Many movements have begun on a college campus. Graduate students at the University of Nebraska-Lincoln took the initiative to promote beef as a sustainable and nutritious protein choice by organizing a symposium, held May 9 on the UNL campus. The event highlighted trends in consumer preferences while examining “Sustainable Beef: The Future of Nutrition.”
Sam Watson, who is pursuing a doctoral degree in meat science at UNL, was one of the graduate students who planned the symposium. He acknowledged the “incredible amount of knowledge that is based on years of work done by professors, staff and students across all types of agriculture fields,” as he reflected on the significance of the event.
“I think sustainability can mean different things to different people all over the country, and that’s why events like this are important. For us, it was really important to talk about how beef cattle in particular can turn plants that we as humans can’t eat into one of the most important sources of food in the world,” he stated.

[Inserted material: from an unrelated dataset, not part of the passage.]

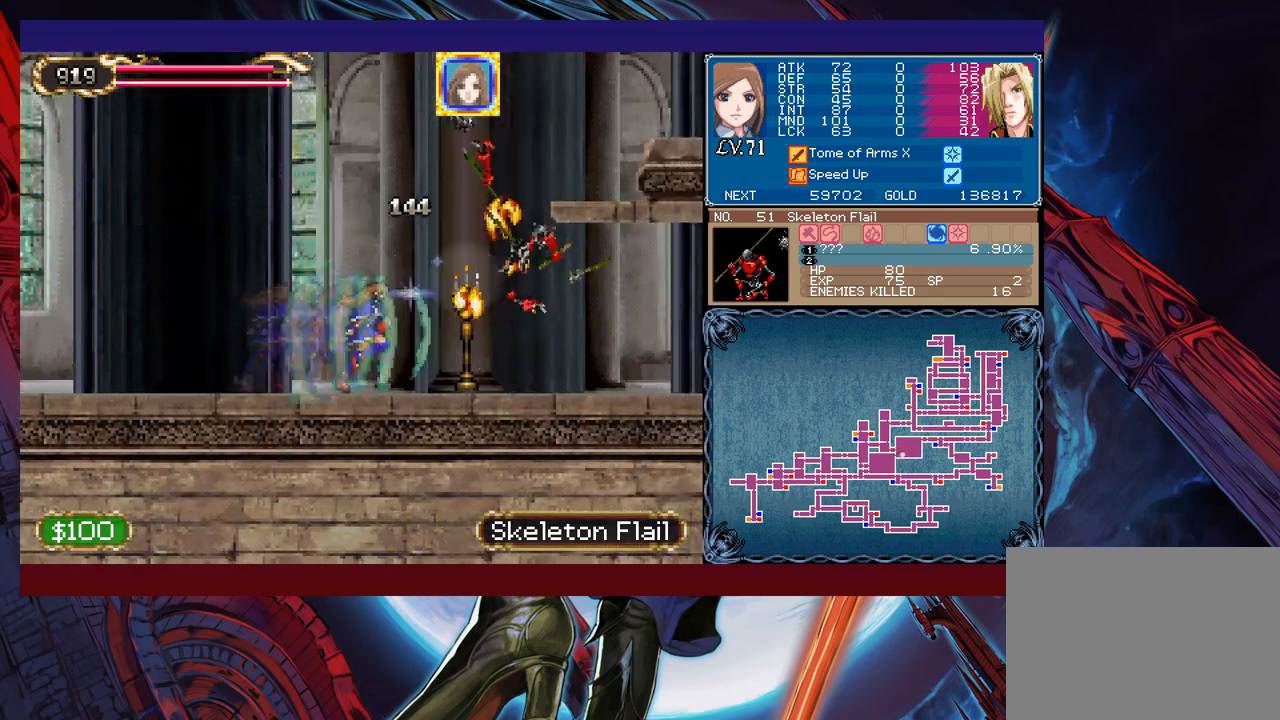
{"buttons": [], "left_stick": "left", "events": [[117, "left_stick", "left"]]}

Many misconceptions surround the beef industry. A panel of UNL faculty and students offered research-based evidence to debunk some of the assumptions surrounding beef production and protein consumption during the symposium. Dr. Mike Boehm, vice chancellor of the Institute of Agriculture and Natural Resources at UNL, gave opening remarks. The keynote speaker was Dr. Tryon Wickersham, professor of ruminant nutrition from Texas A&M University.
Wickersham began his address by explaining cattle’s unique role in the environment. As ruminant animals, cattle have the microbes necessary to break down biomass indigestible to humans. Wickersham used the trendy phrase “upcycling” to describe how the ruminal microbes convert low-quality sources of protein, such as corn, into essential amino acids usable by the human body.
“In the beef industry, we are taking grass and byproducts and converting them into something that has a lot of nutritional value,” Wickersham said.
He shared statistics comparing the Digestible Indispensable Amino Acid Score (DIAAS) of animal and plant proteins. A DIAAS of 100 is considered “perfectly balanced,” and most animal proteins score more than 100.
Not only does beef provide a complete source of protein, but it can be produced in a sustainable way. Wickersham illustrated how this is possible through examples of research conducted regarding net protein contribution (NPC) and human edible protein conversion efficiency (hePCE). The sustainability of both grazing systems and feedlot settings were analyzed.
When considering the sustainability of beef production, one must examine the beliefs surrounding the industry. Cattle are often blamed for greenhouse gas emissions. Wickersham noted a key aspect that is missing from the discussion about cattle production and methane. After about 12 years, methane becomes carbon dioxide. Carbon dioxide is a greenhouse gas, but the methane from beef cattle is part of the biogenic cycle because the cattle are eating grass, unlike methane from a vehicle.
“It’s really important that we know that methane is converted to carbon dioxide because basically what that means is once I achieve a stable ruminant population, there’s really no increase in methane concentration,” Wickersham said.
Other environmental considerations discussed during the panel were impacts on wildlife, technology to deposit protein more efficiently and carbon neutral considerations, as well as land and water use in conjunction with both feed production and beef production.
“Our panel agreed that there is room for improvements, but producers should absolutely be commended for the improvements they’ve already made over the last handful of decades,” Watson stated.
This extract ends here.